Disobedient Buildings
Disobedient Buildings, is a multi-sited research project directed by Prof. Inge Daniels about housing, welfare and wellbeing based at the Institute of Social and Cultural Anthropology at the University of Oxford. The project studies the impact of neo-liberal reforms over the past three decades on the everyday lived experiences of inhabitants of ageing tower blocks in different European welfare states. As part of this project, I have been responsible for the design of the website, branding and participant packs launched in response to the Covid-19 pandemic.

PUBLICATIONS

TEACHING & ENGAGEMENT

I have been a Departmental Lecturer in Visual, Material and Museum Anthropology at the University of Oxford and continue to lecture on the Anthropology of Art and Design, Material Culture, Consumption, Apprenticeship methodologies, and Museum practice in the School of Anthropology and Museum Ethnography. I have also taught modules for undergraduate students at Hertford College and Magdalene College, University of Oxford, and have been an Ashmolean Junior Teaching Fellow on Krasis. I regularly supervise undergraduate dissertations and encourage students interested in pursuing doctoral studies that align with my research interests to be in touch.
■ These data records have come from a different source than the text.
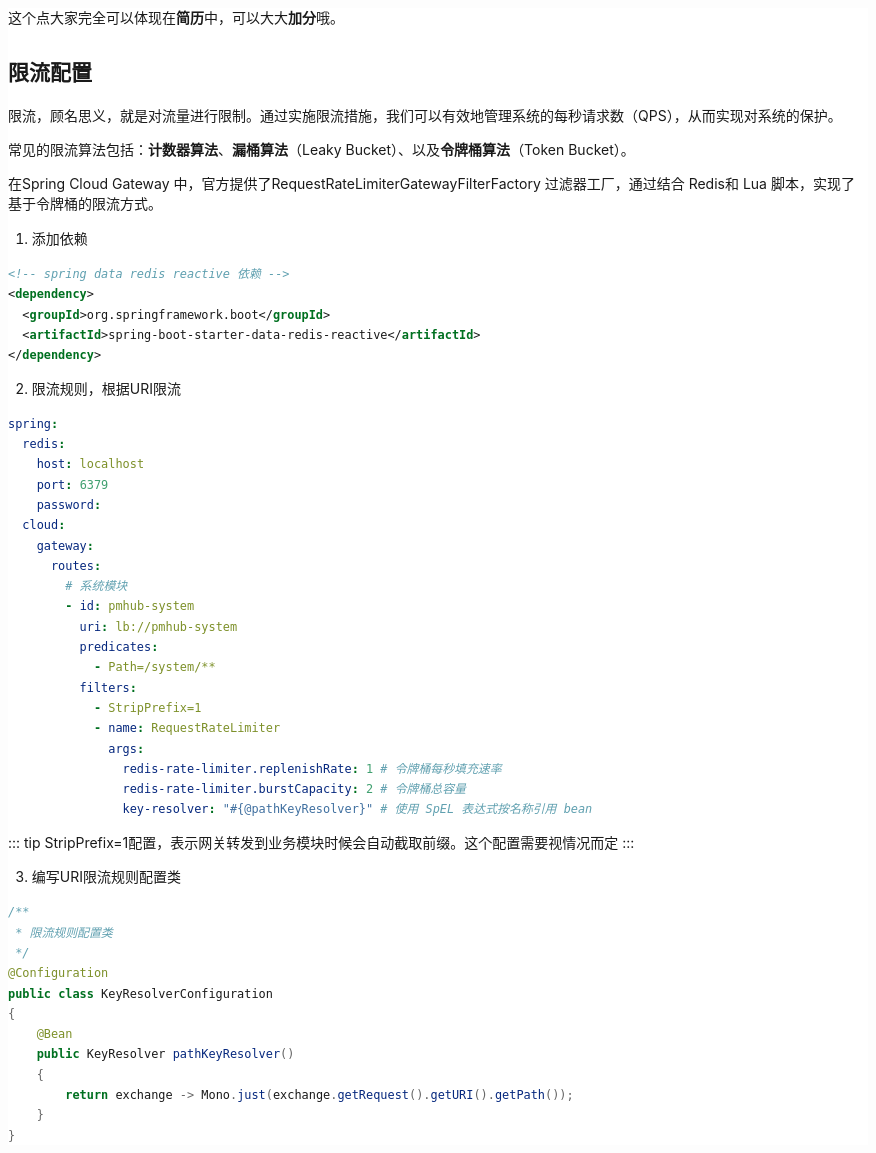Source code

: 这个点大家完全可以体现在**简历**中，可以大大**加分**哦。

## 限流配置

限流，顾名思义，就是对流量进行限制。通过实施限流措施，我们可以有效地管理系统的每秒请求数（QPS），从而实现对系统的保护。

常见的限流算法包括：**计数器算法**、**漏桶算法**（Leaky Bucket）、以及**令牌桶算法**（Token Bucket）。

在Spring Cloud Gateway 中，官方提供了RequestRateLimiterGatewayFilterFactory 过滤器工厂，通过结合 Redis和 Lua 脚本，实现了基于令牌桶的限流方式。

1. 添加依赖
```xml
<!-- spring data redis reactive 依赖 -->
<dependency>
  <groupId>org.springframework.boot</groupId>
  <artifactId>spring-boot-starter-data-redis-reactive</artifactId>
</dependency>
```

2. 限流规则，根据URI限流
```yaml
spring:
  redis:
    host: localhost
    port: 6379
    password: 
  cloud:
    gateway:
      routes:
        # 系统模块
        - id: pmhub-system
          uri: lb://pmhub-system
          predicates:
            - Path=/system/**
          filters:
            - StripPrefix=1
            - name: RequestRateLimiter
              args:
                redis-rate-limiter.replenishRate: 1 # 令牌桶每秒填充速率
                redis-rate-limiter.burstCapacity: 2 # 令牌桶总容量
                key-resolver: "#{@pathKeyResolver}" # 使用 SpEL 表达式按名称引用 bean
```

::: tip
StripPrefix=1配置，表示网关转发到业务模块时候会自动截取前缀。这个配置需要视情况而定
:::

3. 编写URI限流规则配置类
```java
/**
 * 限流规则配置类
 */
@Configuration
public class KeyResolverConfiguration
{
    @Bean
    public KeyResolver pathKeyResolver()
    {
        return exchange -> Mono.just(exchange.getRequest().getURI().getPath());
    }
}
```
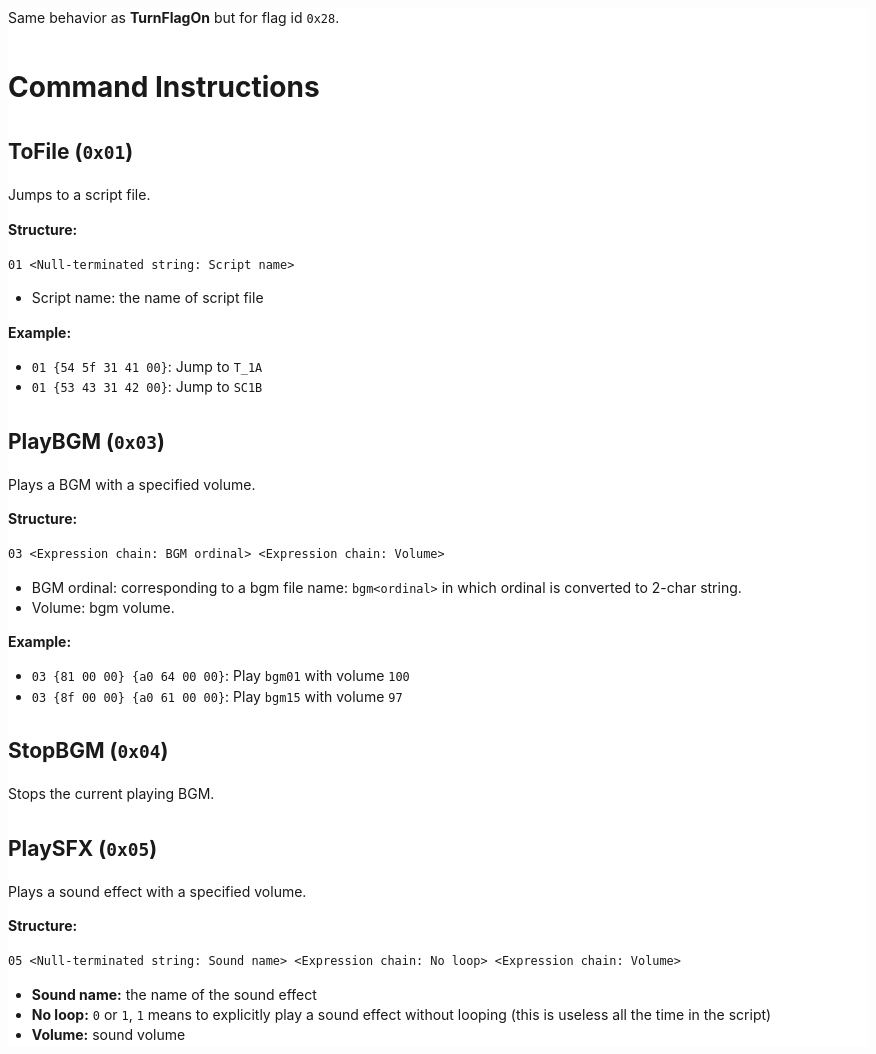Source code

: Same behavior as **TurnFlagOn** but for flag id `0x28`.

# Command Instructions

## ToFile (`0x01`)

Jumps to a script file.

**Structure:**

```
01 <Null-terminated string: Script name>
```

* Script name: the name of script file

**Example:**

* `01 {54 5f 31 41 00}`: Jump to `T_1A`
* `01 {53 43 31 42 00}`: Jump to `SC1B`

## PlayBGM (`0x03`)

Plays a BGM with a specified volume.

**Structure:**

```
03 <Expression chain: BGM ordinal> <Expression chain: Volume>
```

* BGM ordinal: corresponding to a bgm file name: `bgm<ordinal>` in which ordinal is converted to 2-char string.
* Volume: bgm volume.

**Example:**

* `03 {81 00 00} {a0 64 00 00}`: Play `bgm01` with volume `100`
* `03 {8f 00 00} {a0 61 00 00}`: Play `bgm15` with volume `97`

## StopBGM (`0x04`)

Stops the current playing BGM.

## PlaySFX (`0x05`)

Plays a sound effect with a specified volume.

**Structure:**

```
05 <Null-terminated string: Sound name> <Expression chain: No loop> <Expression chain: Volume>
```

* **Sound name:** the name of the sound effect
* **No loop:** `0` or `1`, `1` means to explicitly play a sound effect without looping (this is useless all the time in the script)
* **Volume:** sound volume
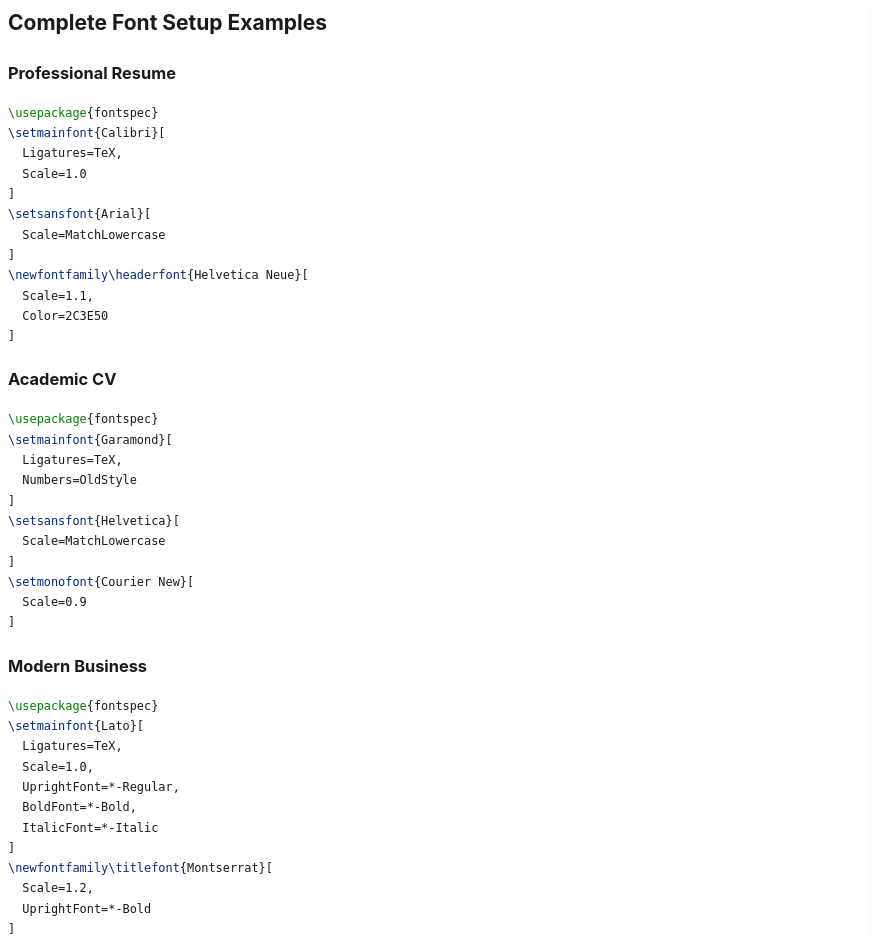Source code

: ## Complete Font Setup Examples

### Professional Resume

```latex
\usepackage{fontspec}
\setmainfont{Calibri}[
  Ligatures=TeX,
  Scale=1.0
]
\setsansfont{Arial}[
  Scale=MatchLowercase
]
\newfontfamily\headerfont{Helvetica Neue}[
  Scale=1.1,
  Color=2C3E50
]
```

### Academic CV

```latex
\usepackage{fontspec}
\setmainfont{Garamond}[
  Ligatures=TeX,
  Numbers=OldStyle
]
\setsansfont{Helvetica}[
  Scale=MatchLowercase
]
\setmonofont{Courier New}[
  Scale=0.9
]
```

### Modern Business

```latex
\usepackage{fontspec}
\setmainfont{Lato}[
  Ligatures=TeX,
  Scale=1.0,
  UprightFont=*-Regular,
  BoldFont=*-Bold,
  ItalicFont=*-Italic
]
\newfontfamily\titlefont{Montserrat}[
  Scale=1.2,
  UprightFont=*-Bold
]
```
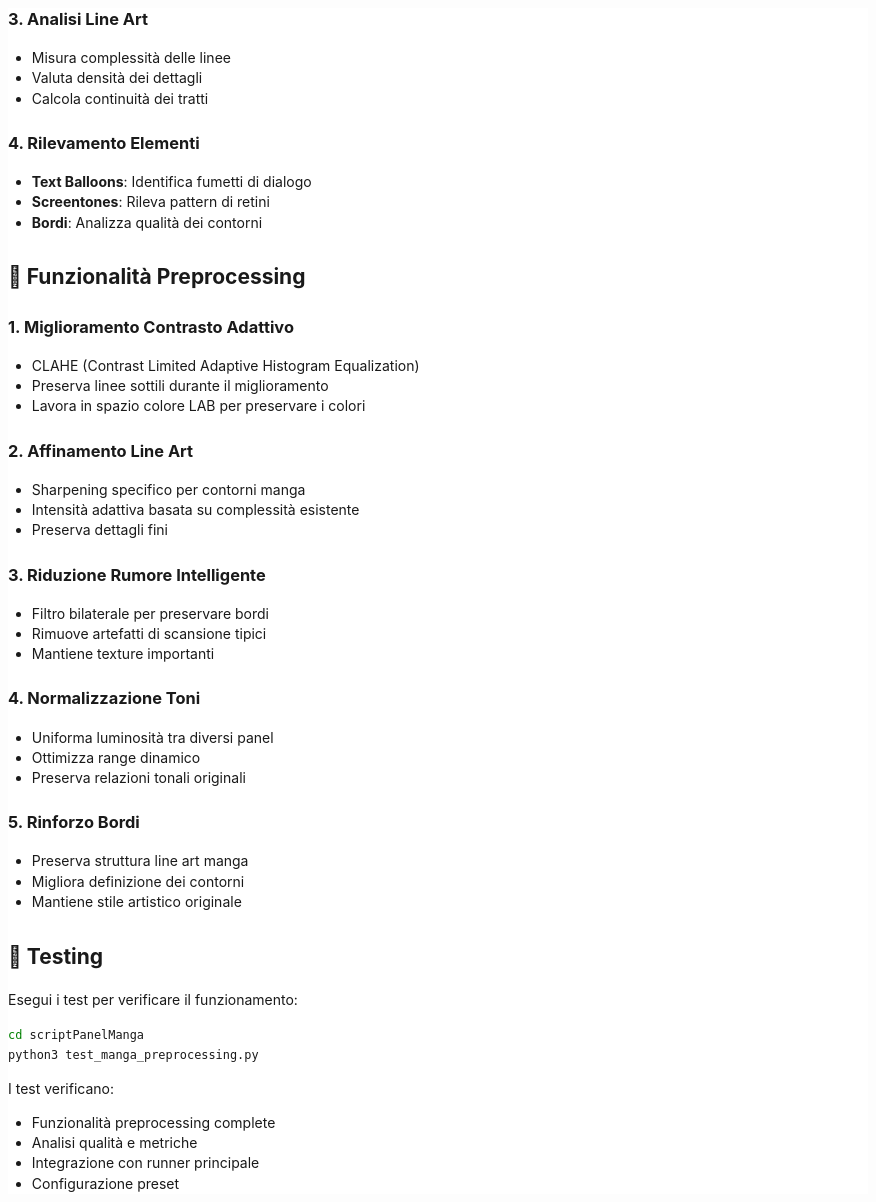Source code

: ### 3. **Analisi Line Art**
- Misura complessità delle linee
- Valuta densità dei dettagli
- Calcola continuità dei tratti

### 4. **Rilevamento Elementi**
- **Text Balloons**: Identifica fumetti di dialogo
- **Screentones**: Rileva pattern di retini
- **Bordi**: Analizza qualità dei contorni

## 🔧 Funzionalità Preprocessing

### 1. **Miglioramento Contrasto Adattivo**
- CLAHE (Contrast Limited Adaptive Histogram Equalization)
- Preserva linee sottili durante il miglioramento
- Lavora in spazio colore LAB per preservare i colori

### 2. **Affinamento Line Art**
- Sharpening specifico per contorni manga
- Intensità adattiva basata su complessità esistente
- Preserva dettagli fini

### 3. **Riduzione Rumore Intelligente**
- Filtro bilaterale per preservare bordi
- Rimuove artefatti di scansione tipici
- Mantiene texture importanti

### 4. **Normalizzazione Toni**
- Uniforma luminosità tra diversi panel
- Ottimizza range dinamico
- Preserva relazioni tonali originali

### 5. **Rinforzo Bordi**
- Preserva struttura line art manga
- Migliora definizione dei contorni
- Mantiene stile artistico originale

## 🧪 Testing

Esegui i test per verificare il funzionamento:

```bash
cd scriptPanelManga
python3 test_manga_preprocessing.py
```

I test verificano:
- Funzionalità preprocessing complete
- Analisi qualità e metriche
- Integrazione con runner principale
- Configurazione preset
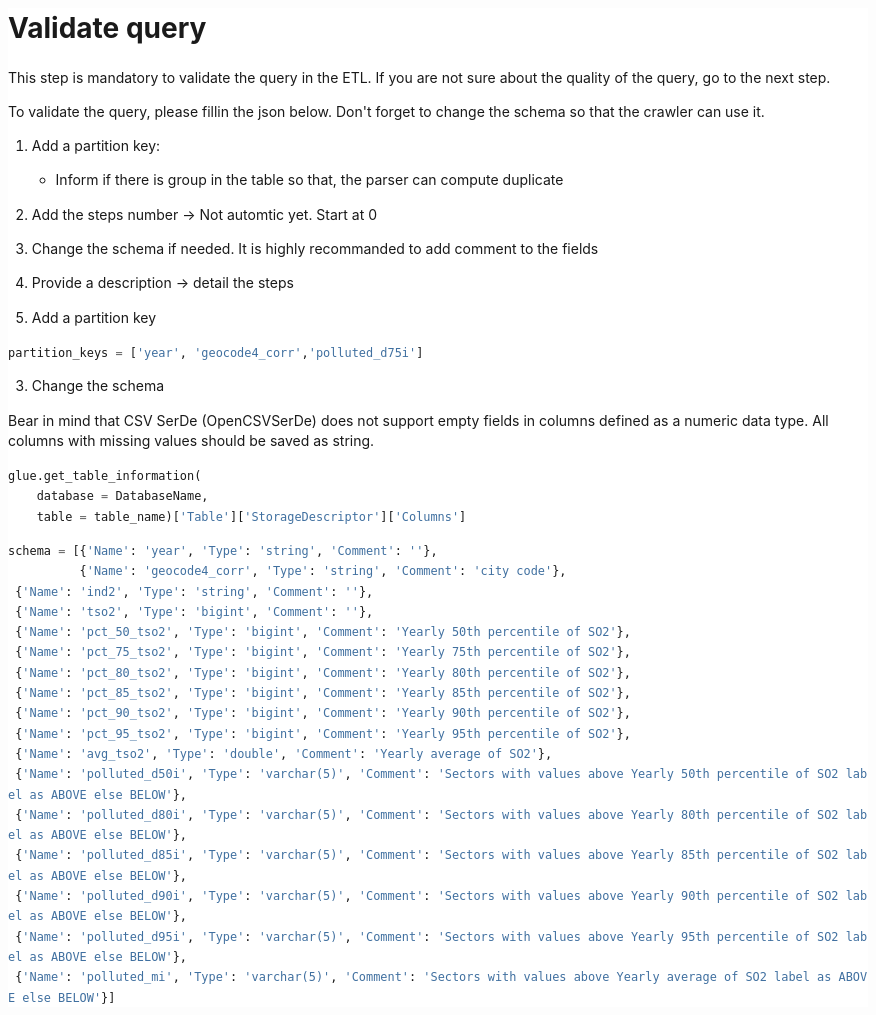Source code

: # Validate query

This step is mandatory to validate the query in the ETL. If you are not sure about the quality of the query, go to the next step.


To validate the query, please fillin the json below. Don't forget to change the schema so that the crawler can use it.

1. Add a partition key:
    - Inform if there is group in the table so that, the parser can compute duplicate
2. Add the steps number -> Not automtic yet. Start at 0
3. Change the schema if needed. It is highly recommanded to add comment to the fields
4. Provide a description -> detail the steps 


1. Add a partition key

```python
partition_keys = ['year', 'geocode4_corr','polluted_d75i']
```

3. Change the schema

Bear in mind that CSV SerDe (OpenCSVSerDe) does not support empty fields in columns defined as a numeric data type. All columns with missing values should be saved as string. 

```python
glue.get_table_information(
    database = DatabaseName,
    table = table_name)['Table']['StorageDescriptor']['Columns']
```

```python
schema = [{'Name': 'year', 'Type': 'string', 'Comment': ''},
          {'Name': 'geocode4_corr', 'Type': 'string', 'Comment': 'city code'},
 {'Name': 'ind2', 'Type': 'string', 'Comment': ''},
 {'Name': 'tso2', 'Type': 'bigint', 'Comment': ''},
 {'Name': 'pct_50_tso2', 'Type': 'bigint', 'Comment': 'Yearly 50th percentile of SO2'},
 {'Name': 'pct_75_tso2', 'Type': 'bigint', 'Comment': 'Yearly 75th percentile of SO2'},
 {'Name': 'pct_80_tso2', 'Type': 'bigint', 'Comment': 'Yearly 80th percentile of SO2'},
 {'Name': 'pct_85_tso2', 'Type': 'bigint', 'Comment': 'Yearly 85th percentile of SO2'},
 {'Name': 'pct_90_tso2', 'Type': 'bigint', 'Comment': 'Yearly 90th percentile of SO2'},
 {'Name': 'pct_95_tso2', 'Type': 'bigint', 'Comment': 'Yearly 95th percentile of SO2'},
 {'Name': 'avg_tso2', 'Type': 'double', 'Comment': 'Yearly average of SO2'},
 {'Name': 'polluted_d50i', 'Type': 'varchar(5)', 'Comment': 'Sectors with values above Yearly 50th percentile of SO2 label as ABOVE else BELOW'},
 {'Name': 'polluted_d80i', 'Type': 'varchar(5)', 'Comment': 'Sectors with values above Yearly 80th percentile of SO2 label as ABOVE else BELOW'},
 {'Name': 'polluted_d85i', 'Type': 'varchar(5)', 'Comment': 'Sectors with values above Yearly 85th percentile of SO2 label as ABOVE else BELOW'}, 
 {'Name': 'polluted_d90i', 'Type': 'varchar(5)', 'Comment': 'Sectors with values above Yearly 90th percentile of SO2 label as ABOVE else BELOW'},
 {'Name': 'polluted_d95i', 'Type': 'varchar(5)', 'Comment': 'Sectors with values above Yearly 95th percentile of SO2 label as ABOVE else BELOW'},         
 {'Name': 'polluted_mi', 'Type': 'varchar(5)', 'Comment': 'Sectors with values above Yearly average of SO2 label as ABOVE else BELOW'}]
```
I have given public and academic talks on my research in the UK, USA, Japan and Germany. I have also organised and taken part in practical sessions including bringing my fieldwork participants from Kanai Kougei in Japan to the UK and holding dorozome (mud-dyeing) workshops at Wolfson College, Oxford; the Horniman Museum, London; and the Royal College of Art, London.

METHODOLOGY

During periods of ethnographic fieldwork, I combine visual, conceptual and practical aspects of the design process with anthropological traditions of contextualisation, interpretation and theory to ask what results design as an anthropological method might yield. While photography is an exemplary recording tool for documenting, identifying and communicating my research to a non-specialist audience I also use visuals ­– photographs, drawings, textile designs, found images – to capture the essence of my fieldsite in order to translate my research data more holistically. Influenced by my background as a designer, where images (or inspirations) are combined into a kind of bricolage, this generative technique aims to make new visual or functional cultural forms. Yet with an awareness of this extractive practice in the commercial sphere, I instead use it to generate a line of ethnographic enquiry that combines imaginative, academic and ethical thinking. My visual anthropological approach has been incorporated into the design of my monograph Dyeing with the Earth (Duke University Press, 2025).